Exercise goal: Please transcribe every one of the lines below word for word, keeping them in their original order.

Working data:
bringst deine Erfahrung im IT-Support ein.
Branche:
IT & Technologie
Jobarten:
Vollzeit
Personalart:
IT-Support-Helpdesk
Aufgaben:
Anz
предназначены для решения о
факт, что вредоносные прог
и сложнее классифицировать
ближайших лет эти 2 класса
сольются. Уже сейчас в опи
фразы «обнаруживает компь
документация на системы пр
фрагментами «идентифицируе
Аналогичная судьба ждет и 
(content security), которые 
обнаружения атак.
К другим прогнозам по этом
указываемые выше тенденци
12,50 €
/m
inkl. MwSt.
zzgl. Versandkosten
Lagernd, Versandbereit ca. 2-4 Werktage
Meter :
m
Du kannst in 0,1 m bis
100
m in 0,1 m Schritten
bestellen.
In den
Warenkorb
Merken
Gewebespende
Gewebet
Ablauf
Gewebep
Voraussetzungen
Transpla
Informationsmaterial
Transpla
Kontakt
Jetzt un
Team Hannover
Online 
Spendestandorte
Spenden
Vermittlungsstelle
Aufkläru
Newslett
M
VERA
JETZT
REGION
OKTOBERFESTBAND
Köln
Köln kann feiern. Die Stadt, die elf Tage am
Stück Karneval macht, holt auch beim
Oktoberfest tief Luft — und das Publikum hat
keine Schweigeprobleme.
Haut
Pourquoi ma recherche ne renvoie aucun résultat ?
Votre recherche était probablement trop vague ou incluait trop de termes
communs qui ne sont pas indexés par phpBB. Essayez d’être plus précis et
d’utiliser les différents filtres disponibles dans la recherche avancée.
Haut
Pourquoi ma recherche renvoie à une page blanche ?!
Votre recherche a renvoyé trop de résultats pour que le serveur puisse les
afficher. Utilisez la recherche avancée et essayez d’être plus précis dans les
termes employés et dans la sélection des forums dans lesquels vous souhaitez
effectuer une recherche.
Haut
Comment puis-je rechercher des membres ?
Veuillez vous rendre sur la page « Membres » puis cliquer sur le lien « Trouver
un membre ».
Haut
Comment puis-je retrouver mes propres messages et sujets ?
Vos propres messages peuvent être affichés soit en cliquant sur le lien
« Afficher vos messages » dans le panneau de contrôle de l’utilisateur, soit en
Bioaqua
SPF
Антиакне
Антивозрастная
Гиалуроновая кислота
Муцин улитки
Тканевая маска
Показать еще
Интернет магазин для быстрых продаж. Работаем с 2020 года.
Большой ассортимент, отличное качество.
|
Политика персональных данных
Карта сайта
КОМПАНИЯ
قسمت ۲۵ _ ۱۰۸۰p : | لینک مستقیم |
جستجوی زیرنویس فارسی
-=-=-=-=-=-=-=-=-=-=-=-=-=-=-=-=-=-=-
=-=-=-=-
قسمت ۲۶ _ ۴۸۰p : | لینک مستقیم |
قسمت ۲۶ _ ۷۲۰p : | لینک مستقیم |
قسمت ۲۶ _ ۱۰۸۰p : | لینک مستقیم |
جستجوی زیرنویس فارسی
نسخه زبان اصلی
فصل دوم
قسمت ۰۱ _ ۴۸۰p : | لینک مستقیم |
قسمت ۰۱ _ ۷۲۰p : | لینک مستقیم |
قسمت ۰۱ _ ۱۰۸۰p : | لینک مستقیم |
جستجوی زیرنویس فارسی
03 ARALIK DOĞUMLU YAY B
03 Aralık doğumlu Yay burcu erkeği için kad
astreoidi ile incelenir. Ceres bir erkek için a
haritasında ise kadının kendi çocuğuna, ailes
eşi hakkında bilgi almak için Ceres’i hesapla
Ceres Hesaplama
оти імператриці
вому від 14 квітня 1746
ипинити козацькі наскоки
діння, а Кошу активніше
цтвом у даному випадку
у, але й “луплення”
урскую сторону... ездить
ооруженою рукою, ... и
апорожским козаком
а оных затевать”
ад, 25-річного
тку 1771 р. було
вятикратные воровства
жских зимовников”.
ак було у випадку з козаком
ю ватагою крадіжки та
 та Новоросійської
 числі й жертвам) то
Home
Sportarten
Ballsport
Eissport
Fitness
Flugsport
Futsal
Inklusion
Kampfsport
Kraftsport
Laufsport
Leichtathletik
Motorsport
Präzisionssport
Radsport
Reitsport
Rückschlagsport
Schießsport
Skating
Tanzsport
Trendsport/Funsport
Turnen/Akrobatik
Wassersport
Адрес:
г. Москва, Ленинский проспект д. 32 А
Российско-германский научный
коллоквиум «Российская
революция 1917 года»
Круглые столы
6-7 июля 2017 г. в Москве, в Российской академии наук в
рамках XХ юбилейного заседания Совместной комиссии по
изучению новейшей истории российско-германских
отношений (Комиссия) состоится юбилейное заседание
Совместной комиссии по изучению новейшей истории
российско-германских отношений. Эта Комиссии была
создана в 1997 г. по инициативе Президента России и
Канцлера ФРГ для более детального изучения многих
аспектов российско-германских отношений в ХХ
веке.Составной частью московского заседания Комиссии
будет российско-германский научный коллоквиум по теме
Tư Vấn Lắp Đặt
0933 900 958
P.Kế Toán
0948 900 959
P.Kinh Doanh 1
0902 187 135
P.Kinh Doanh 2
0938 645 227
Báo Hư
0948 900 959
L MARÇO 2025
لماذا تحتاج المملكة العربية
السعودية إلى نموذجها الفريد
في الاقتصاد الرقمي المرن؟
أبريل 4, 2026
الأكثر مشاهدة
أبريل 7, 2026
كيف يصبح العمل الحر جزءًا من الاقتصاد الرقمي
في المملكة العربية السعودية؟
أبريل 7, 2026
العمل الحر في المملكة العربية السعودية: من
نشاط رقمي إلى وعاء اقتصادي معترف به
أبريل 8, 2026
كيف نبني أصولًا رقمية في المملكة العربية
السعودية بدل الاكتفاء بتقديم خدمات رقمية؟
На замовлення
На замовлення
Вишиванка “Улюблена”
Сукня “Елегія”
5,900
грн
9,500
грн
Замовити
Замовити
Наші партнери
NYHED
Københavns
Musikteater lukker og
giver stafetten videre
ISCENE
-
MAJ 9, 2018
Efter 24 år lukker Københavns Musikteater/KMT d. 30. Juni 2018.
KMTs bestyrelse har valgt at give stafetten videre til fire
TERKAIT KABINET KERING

Exercise answer:
bringst deine Erfahrung im IT-Support ein.
Branche:
IT & Technologie
Jobarten:
Vollzeit
Personalart:
IT-Support-Helpdesk
Aufgaben:
Anz
предназначены для решения о
факт, что вредоносные прог
и сложнее классифицировать
ближайших лет эти 2 класса
сольются. Уже сейчас в опи
фразы «обнаруживает компь
документация на системы пр
фрагментами «идентифицируе
Аналогичная судьба ждет и 
(content security), которые 
обнаружения атак.
К другим прогнозам по этом
указываемые выше тенденци
12,50 €
/m
inkl. MwSt.
zzgl. Versandkosten
Lagernd, Versandbereit ca. 2-4 Werktage
Meter :
m
Du kannst in 0,1 m bis
100
m in 0,1 m Schritten
bestellen.
In den
Warenkorb
Merken
Gewebespende
Gewebet
Ablauf
Gewebep
Voraussetzungen
Transpla
Informationsmaterial
Transpla
Kontakt
Jetzt un
Team Hannover
Online 
Spendestandorte
Spenden
Vermittlungsstelle
Aufkläru
Newslett
M
VERA
JETZT
REGION
OKTOBERFESTBAND
Köln
Köln kann feiern. Die Stadt, die elf Tage am
Stück Karneval macht, holt auch beim
Oktoberfest tief Luft — und das Publikum hat
keine Schweigeprobleme.
Haut
Pourquoi ma recherche ne renvoie aucun résultat ?
Votre recherche était probablement trop vague ou incluait trop de termes
communs qui ne sont pas indexés par phpBB. Essayez d’être plus précis et
d’utiliser les différents filtres disponibles dans la recherche avancée.
Haut
Pourquoi ma recherche renvoie à une page blanche ?!
Votre recherche a renvoyé trop de résultats pour que le serveur puisse les
afficher. Utilisez la recherche avancée et essayez d’être plus précis dans les
termes employés et dans la sélection des forums dans lesquels vous souhaitez
effectuer une recherche.
Haut
Comment puis-je rechercher des membres ?
Veuillez vous rendre sur la page « Membres » puis cliquer sur le lien « Trouver
un membre ».
Haut
Comment puis-je retrouver mes propres messages et sujets ?
Vos propres messages peuvent être affichés soit en cliquant sur le lien
« Afficher vos messages » dans le panneau de contrôle de l’utilisateur, soit en
Bioaqua
SPF
Антиакне
Антивозрастная
Гиалуроновая кислота
Муцин улитки
Тканевая маска
Показать еще
Интернет магазин для быстрых продаж. Работаем с 2020 года.
Большой ассортимент, отличное качество.
|
Политика персональных данных
Карта сайта
КОМПАНИЯ
قسمت ۲۵ _ ۱۰۸۰p : | لینک مستقیم |
جستجوی زیرنویس فارسی
-=-=-=-=-=-=-=-=-=-=-=-=-=-=-=-=-=-=-
=-=-=-=-
قسمت ۲۶ _ ۴۸۰p : | لینک مستقیم |
قسمت ۲۶ _ ۷۲۰p : | لینک مستقیم |
قسمت ۲۶ _ ۱۰۸۰p : | لینک مستقیم |
جستجوی زیرنویس فارسی
نسخه زبان اصلی
فصل دوم
قسمت ۰۱ _ ۴۸۰p : | لینک مستقیم |
قسمت ۰۱ _ ۷۲۰p : | لینک مستقیم |
قسمت ۰۱ _ ۱۰۸۰p : | لینک مستقیم |
جستجوی زیرنویس فارسی
03 ARALIK DOĞUMLU YAY B
03 Aralık doğumlu Yay burcu erkeği için kad
astreoidi ile incelenir. Ceres bir erkek için a
haritasında ise kadının kendi çocuğuna, ailes
eşi hakkında bilgi almak için Ceres’i hesapla
Ceres Hesaplama
оти імператриці
вому від 14 квітня 1746
ипинити козацькі наскоки
діння, а Кошу активніше
цтвом у даному випадку
у, але й “луплення”
урскую сторону... ездить
ооруженою рукою, ... и
апорожским козаком
а оных затевать”
ад, 25-річного
тку 1771 р. було
вятикратные воровства
жских зимовников”.
ак було у випадку з козаком
ю ватагою крадіжки та
 та Новоросійської
 числі й жертвам) то
Home
Sportarten
Ballsport
Eissport
Fitness
Flugsport
Futsal
Inklusion
Kampfsport
Kraftsport
Laufsport
Leichtathletik
Motorsport
Präzisionssport
Radsport
Reitsport
Rückschlagsport
Schießsport
Skating
Tanzsport
Trendsport/Funsport
Turnen/Akrobatik
Wassersport
Адрес:
г. Москва, Ленинский проспект д. 32 А
Российско-германский научный
коллоквиум «Российская
революция 1917 года»
Круглые столы
6-7 июля 2017 г. в Москве, в Российской академии наук в
рамках XХ юбилейного заседания Совместной комиссии по
изучению новейшей истории российско-германских
отношений (Комиссия) состоится юбилейное заседание
Совместной комиссии по изучению новейшей истории
российско-германских отношений. Эта Комиссии была
создана в 1997 г. по инициативе Президента России и
Канцлера ФРГ для более детального изучения многих
аспектов российско-германских отношений в ХХ
веке.Составной частью московского заседания Комиссии
будет российско-германский научный коллоквиум по теме
Tư Vấn Lắp Đặt
0933 900 958
P.Kế Toán
0948 900 959
P.Kinh Doanh 1
0902 187 135
P.Kinh Doanh 2
0938 645 227
Báo Hư
0948 900 959
L MARÇO 2025
لماذا تحتاج المملكة العربية
السعودية إلى نموذجها الفريد
في الاقتصاد الرقمي المرن؟
أبريل 4, 2026
الأكثر مشاهدة
أبريل 7, 2026
كيف يصبح العمل الحر جزءًا من الاقتصاد الرقمي
في المملكة العربية السعودية؟
أبريل 7, 2026
العمل الحر في المملكة العربية السعودية: من
نشاط رقمي إلى وعاء اقتصادي معترف به
أبريل 8, 2026
كيف نبني أصولًا رقمية في المملكة العربية
السعودية بدل الاكتفاء بتقديم خدمات رقمية؟
На замовлення
На замовлення
Вишиванка “Улюблена”
Сукня “Елегія”
5,900
грн
9,500
грн
Замовити
Замовити
Наші партнери
NYHED
Københavns
Musikteater lukker og
giver stafetten videre
ISCENE
-
MAJ 9, 2018
Efter 24 år lukker Københavns Musikteater/KMT d. 30. Juni 2018.
KMTs bestyrelse har valgt at give stafetten videre til fire
TERKAIT KABINET KERING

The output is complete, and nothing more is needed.